## SOURCE TEXT
§ §
# A77 long processing time



## aaz (Mar 15, 2014)

Hello,

I am new here so bear with me if I posted this one in the wrong forum.

I have just acquired my first Sony SLT A77 and I am stuck with a problem that I cannot figure out the solution.
In Manual mode (which I prefer to shoot) and S and A modes, each time I press the release button to take a shot, 
it takes AGES to process and the long wait causes me to miss some critical moments during concert photography.

What am I doing wrong?


----------



## Derrel (Mar 15, 2014)

I would try resetting the camera to its default settings. My guess? Maybe noise reduction is on and some other settings regarding JPEG processing are enabled.

From a FLickr thread discussing this: "

[h=4]Gary Dalton says:[/h]I found this thread on youtube........

Here's how to reset&#65279; the camera, it may start working properly again:
1. Turn off A77.
2. Take out battery.
3. Insert battery again.
4. Press these 3 buttons (Menu+Movie+Ael) simultaneously.
5. Turn on A77 and keep the 3 buttons pressed for 5 seconds. There will be a green spot "blinks" on the lower left corner of the LCD screen. Then "alpha logo" should show up again."


----------



## Kolia (Mar 15, 2014)

Set the preview to OFF so the camera doesn't try to show your the shoot you just took.
§ §
## RECORDS SHOWN
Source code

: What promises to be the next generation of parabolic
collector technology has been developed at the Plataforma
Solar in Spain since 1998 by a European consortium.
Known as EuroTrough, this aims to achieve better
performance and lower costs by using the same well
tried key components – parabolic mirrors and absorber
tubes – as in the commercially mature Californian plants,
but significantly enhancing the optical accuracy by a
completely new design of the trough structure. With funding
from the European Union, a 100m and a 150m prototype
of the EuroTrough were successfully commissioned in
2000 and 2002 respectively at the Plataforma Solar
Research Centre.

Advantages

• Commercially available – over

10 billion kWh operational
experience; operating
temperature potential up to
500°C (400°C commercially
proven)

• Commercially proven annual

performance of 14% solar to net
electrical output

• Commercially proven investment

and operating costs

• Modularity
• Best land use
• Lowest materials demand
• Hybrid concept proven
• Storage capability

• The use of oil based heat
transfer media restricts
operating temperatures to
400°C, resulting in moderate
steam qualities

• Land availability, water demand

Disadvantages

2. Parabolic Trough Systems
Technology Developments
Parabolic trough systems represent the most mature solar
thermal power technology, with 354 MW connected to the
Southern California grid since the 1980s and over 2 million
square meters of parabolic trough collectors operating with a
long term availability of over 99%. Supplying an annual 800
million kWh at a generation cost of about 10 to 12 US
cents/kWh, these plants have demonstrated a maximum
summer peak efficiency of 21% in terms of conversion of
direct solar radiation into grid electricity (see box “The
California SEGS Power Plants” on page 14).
§ §
## ACTIVITY LIST
A. Write out everything in the A77 processing-time thread from "I would try" down to "buttons (Menu+Movie+Ael) simultaneously.".
B. Write what comes next in the forum thread about the Sony A77's long processing time, starting after its last sentence.

## ANSWERS FOR THE EXERCISE
A.
I would try resetting the camera to its default settings. My guess? Maybe noise reduction is on and some other settings regarding JPEG processing are enabled.

From a FLickr thread discussing this: "

[h=4]Gary Dalton says:[/h]I found this thread on youtube........

Here's how to reset&#65279; the camera, it may start working properly again:
1. Turn off A77.
2. Take out battery.
3. Insert battery again.
4. Press these 3 buttons (Menu+Movie+Ael) simultaneously.

B.
What memory card do you have ?  20MB per image, more if you shoot RAW+JPEG adds up to quite a large amount of data to write.


----------



## BGeise (Mar 15, 2014)

Sounds like you have the shutter speed really slow. If you turn it to auto does it behave correctly


----------



## aaz (Mar 15, 2014)

Derrel, I have tried twice, adhering to your instructions and no green spot after any second. Held all three buttons at the same time.

Koila, I set the preview off, problem still persisting. I use SanDisk extreme 30MB always JPG extra fine

BGeise, shutter speed is just fine, How do you set the shutter speed to Auto??

I hope you will continue to help ... many thanks in advance


----------



## Derrel (Mar 15, 2014)

Do you have the manual? Perhaps there is another way to re-set the camera to defaults. I have read that removing the camera's battery for a full day, to as long as five days, can re-set the camera by allowing the internal "clock battery" to die. My assumption is that there must be an internal clock battery that draws power from the main battery.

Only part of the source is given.